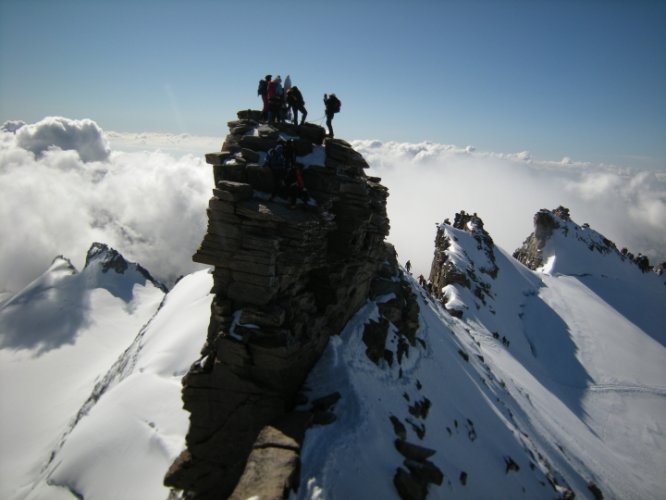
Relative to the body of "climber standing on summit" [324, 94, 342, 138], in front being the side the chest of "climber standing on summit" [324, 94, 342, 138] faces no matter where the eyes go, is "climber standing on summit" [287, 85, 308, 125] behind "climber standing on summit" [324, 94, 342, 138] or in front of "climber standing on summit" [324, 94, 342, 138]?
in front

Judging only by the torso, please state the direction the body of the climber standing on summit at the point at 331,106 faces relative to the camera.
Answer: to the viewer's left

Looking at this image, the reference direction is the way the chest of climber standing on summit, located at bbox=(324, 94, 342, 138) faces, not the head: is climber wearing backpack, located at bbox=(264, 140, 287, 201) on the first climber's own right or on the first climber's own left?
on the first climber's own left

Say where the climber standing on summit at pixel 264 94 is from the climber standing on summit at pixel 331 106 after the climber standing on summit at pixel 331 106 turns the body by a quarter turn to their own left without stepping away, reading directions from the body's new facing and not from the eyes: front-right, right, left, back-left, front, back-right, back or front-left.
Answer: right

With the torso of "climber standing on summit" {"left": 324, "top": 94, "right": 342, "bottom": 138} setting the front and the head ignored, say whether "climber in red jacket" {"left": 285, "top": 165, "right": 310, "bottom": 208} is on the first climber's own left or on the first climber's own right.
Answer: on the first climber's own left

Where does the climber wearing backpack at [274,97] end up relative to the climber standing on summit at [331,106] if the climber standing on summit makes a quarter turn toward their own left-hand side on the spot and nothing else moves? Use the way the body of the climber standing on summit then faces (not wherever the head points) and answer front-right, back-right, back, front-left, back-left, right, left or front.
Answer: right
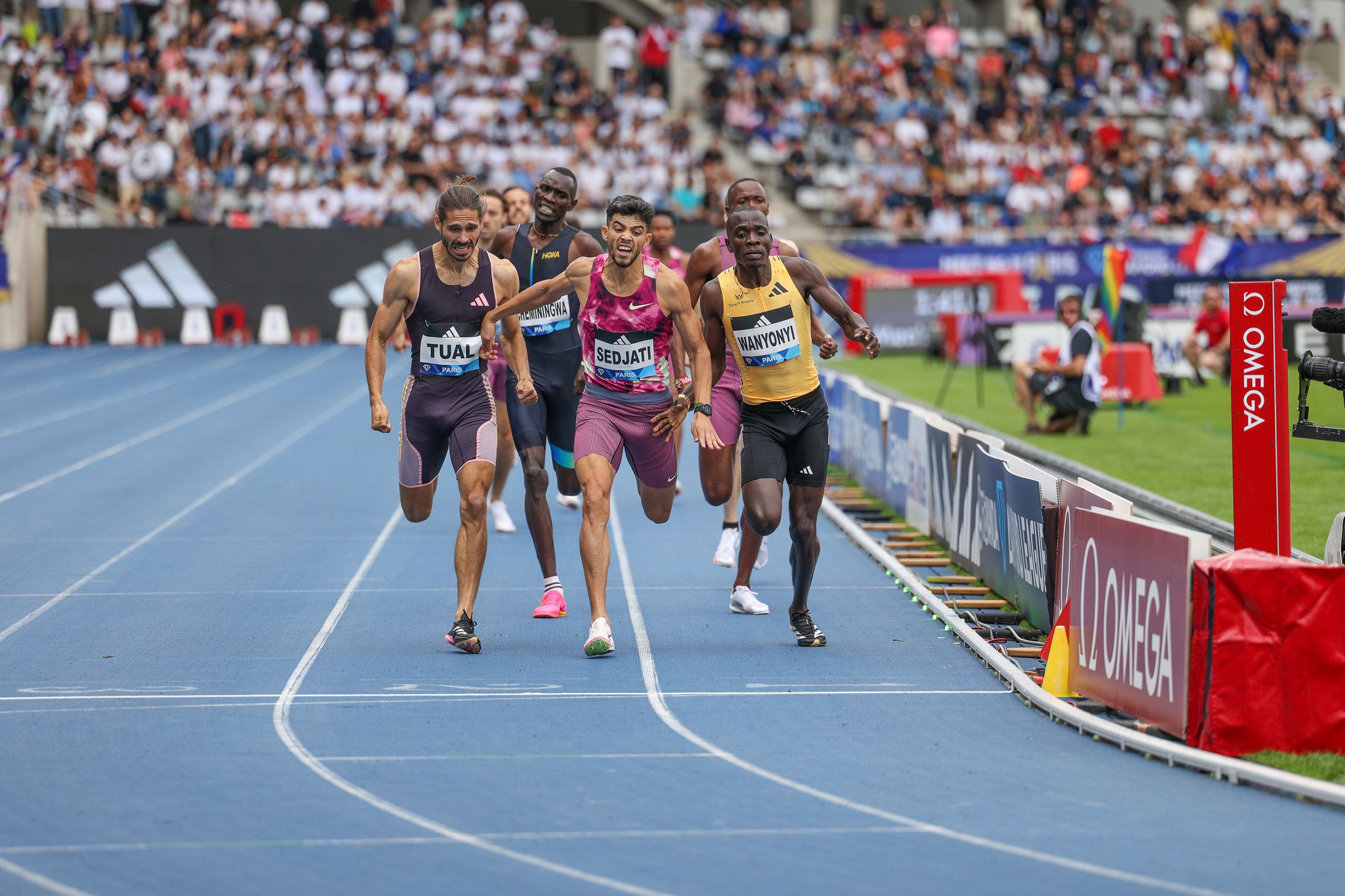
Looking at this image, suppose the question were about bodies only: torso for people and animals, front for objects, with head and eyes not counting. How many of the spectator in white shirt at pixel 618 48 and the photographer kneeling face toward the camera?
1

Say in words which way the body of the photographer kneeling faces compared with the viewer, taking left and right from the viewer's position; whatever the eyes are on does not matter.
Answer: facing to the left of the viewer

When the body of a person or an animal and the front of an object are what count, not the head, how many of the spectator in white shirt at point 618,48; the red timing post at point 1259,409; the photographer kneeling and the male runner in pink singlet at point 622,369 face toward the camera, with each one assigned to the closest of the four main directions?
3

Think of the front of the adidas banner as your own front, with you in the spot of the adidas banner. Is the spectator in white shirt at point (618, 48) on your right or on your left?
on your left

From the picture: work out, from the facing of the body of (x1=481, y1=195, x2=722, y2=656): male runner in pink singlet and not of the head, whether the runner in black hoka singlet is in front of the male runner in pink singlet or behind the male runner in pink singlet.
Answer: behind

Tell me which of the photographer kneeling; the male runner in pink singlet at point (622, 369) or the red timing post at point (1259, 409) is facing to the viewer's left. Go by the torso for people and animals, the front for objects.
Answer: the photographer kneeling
————
REQUIREMENT:
Reproduce every row above verbatim, leaving out the pictures.

YOUR SOLUTION:
Relative to the body of "climber standing on summit" [324, 94, 342, 138], in front being the side the chest of "climber standing on summit" [324, 94, 342, 138] faces no matter where the eyes go, is "climber standing on summit" [287, 85, 308, 125] behind "climber standing on summit" [324, 94, 342, 138] or in front of "climber standing on summit" [324, 94, 342, 138]?
in front

Judging only by the torso, please state the direction the body of the climber standing on summit at the point at 331,106 faces relative to the camera.
Answer: to the viewer's left

Looking at this image, the reference direction is the way the chest of climber standing on summit, located at bbox=(324, 94, 342, 138) faces, not the head: is climber wearing backpack, located at bbox=(264, 140, 287, 201) on the first climber's own right or on the first climber's own left?
on the first climber's own left

Say where the climber standing on summit at pixel 264 94 is from the climber standing on summit at pixel 331 106 after the climber standing on summit at pixel 331 106 turns the body by a quarter turn to their own left without stepping away, reading directions from the body's new facing and not from the eyes: front-right, right, left, back-left, front, back-right, back or front-left.
Answer: right

With the torso of "climber standing on summit" {"left": 324, "top": 94, "right": 342, "bottom": 138} setting the front and the head ignored, say whether "climber in red jacket" {"left": 285, "top": 165, "right": 310, "bottom": 208} is on the first climber's own left or on the first climber's own right.
Answer: on the first climber's own left

Where does the climber wearing backpack at [274,97] end up relative to the climber standing on summit at [331,106] if the climber standing on summit makes a quarter turn toward their own left-hand side on the spot and nothing else moves? Use the way the body of the climber standing on summit then faces (not wherever the head points) and answer front-right, back-right, back, front-left, back-left, right, left or front.
Answer: right
Looking at this image, suppose the question were about bodies only: torso for people and animals, front for objects, with head and eyes not counting. How many of the spectator in white shirt at pixel 618 48 and the photographer kneeling face toward the camera?
1

Say in words which way the body of the photographer kneeling faces compared with the viewer, taking left and right from the viewer's position; whatever the eyes are on does not matter.
Answer: facing to the left of the viewer

When the body of a person or an animal and the front of an object are what count, not the head, how many of the spectator in white shirt at point 618,48; the red timing post at point 1259,409; the photographer kneeling and the male runner in pink singlet at point 622,369 face toward the camera, with each one assigned to the closest of the four main directions?
3

Think of the front of the adidas banner as your own front, with you in the spot of the adidas banner. Is the spectator in white shirt at point (618, 48) on your right or on your left?
on your left

From the picture: work out, from the facing of the body of (x1=481, y1=195, x2=722, y2=656): male runner in pink singlet and not of the head, whether the runner in black hoka singlet is in front of the male runner in pink singlet or behind the male runner in pink singlet.
Answer: behind

Tell me which of the photographer kneeling; the male runner in pink singlet at point (622, 369) or the red timing post at point (1259, 409) is facing to the viewer's left. Go by the torso for people and animals, the front for objects.
Answer: the photographer kneeling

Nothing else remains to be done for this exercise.